YOU ARE NOT ALONE: A Conversation with Christopher Ropes on Stigmas, Writing, and Mental Illness. “Writing is not easy for me to begin with because I dredge up all my own demons in my stories. When you have mental health issues, you have some pretty terrifying demons to encounter. I think we all face down those demons to some extent in our writing, even those writers who are writing more to entertain than to create an abiding sense of terror or awe. Human life is a process of coming to terms with those things that frighten and hurt us. I just go through that process in a very raw way that can sometimes actually damage me more in the process. . . . Possibly the best reason for creating art for mentally ill creators is that some other mentally ill person can look at, listen to, read, watch that art and say, ‘Someone out there sees me, hears me. I am not alone.’ Never underestimate that power.”
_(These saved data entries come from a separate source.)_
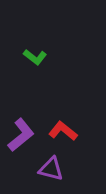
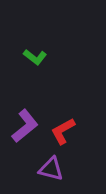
red L-shape: rotated 68 degrees counterclockwise
purple L-shape: moved 4 px right, 9 px up
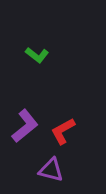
green L-shape: moved 2 px right, 2 px up
purple triangle: moved 1 px down
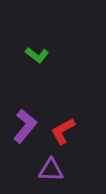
purple L-shape: rotated 12 degrees counterclockwise
purple triangle: rotated 12 degrees counterclockwise
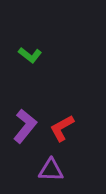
green L-shape: moved 7 px left
red L-shape: moved 1 px left, 3 px up
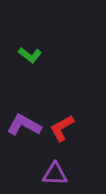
purple L-shape: moved 1 px left, 1 px up; rotated 100 degrees counterclockwise
purple triangle: moved 4 px right, 4 px down
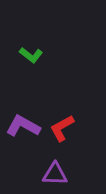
green L-shape: moved 1 px right
purple L-shape: moved 1 px left, 1 px down
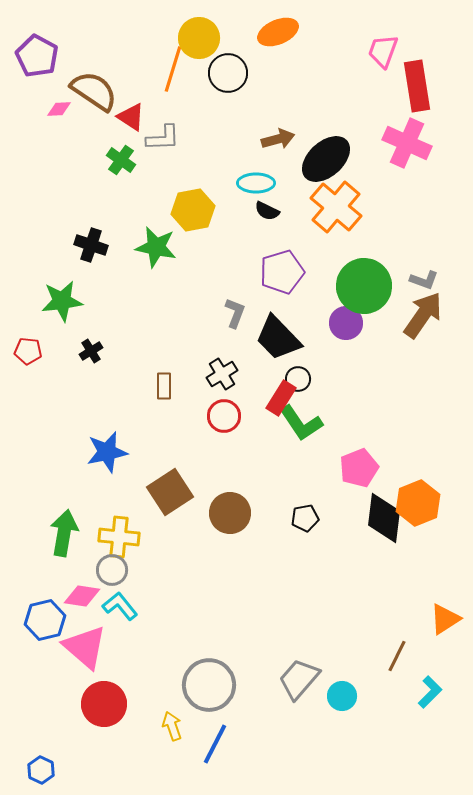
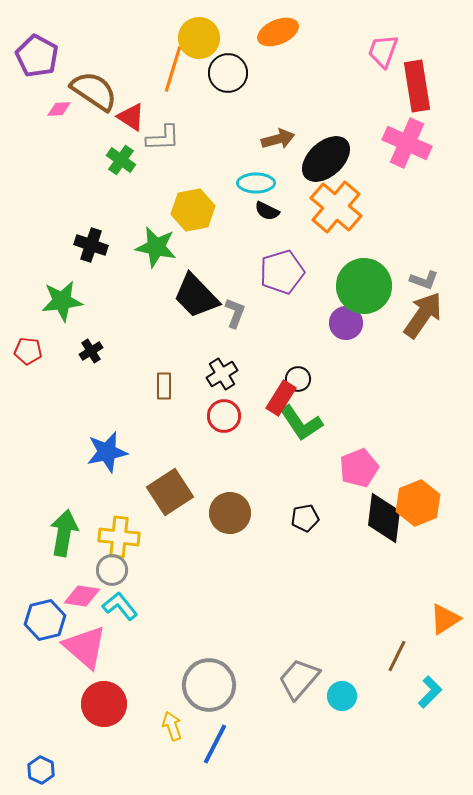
black trapezoid at (278, 338): moved 82 px left, 42 px up
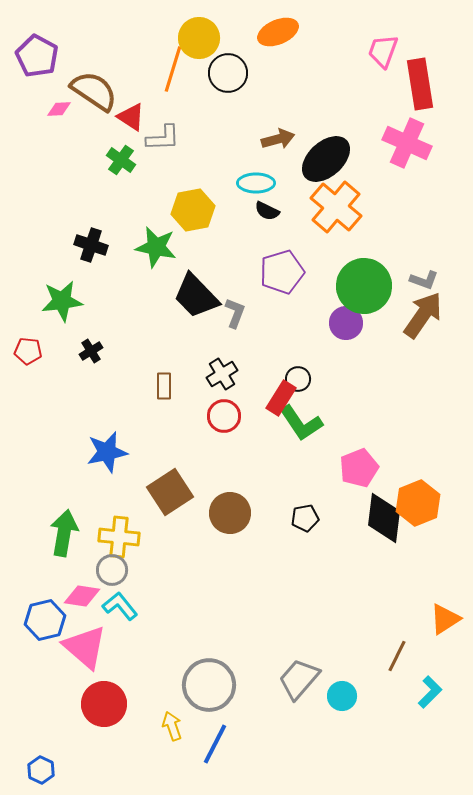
red rectangle at (417, 86): moved 3 px right, 2 px up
Speaking of books, reading, writing, and horror fiction, now see this: Mannequin: Tales of Wood Made Flesh, “an anthology celebrating the uncanny realm of the living inanimate. Featuring tales of dolls, mannequins, statues, and other varieties of humanoid horror, Mannequin explores the intersection between artificiality and life through a stunning variety of writers both established and new.” Featuring stories by Ramsey Campbell, Michael Wehunt, Christine Morgan, Richard Gavin, Kristine Ong Muslim, Nicholas Day, Austin James, William Tea, Duane Pesice, S. L. Edwards, Matthew M. Bartlett, S. E. Casey, Justin A. Burnett, Daulton Dickey, C. P. Dunphey, and Jon Padgett. Introduction by Christopher Slatsky.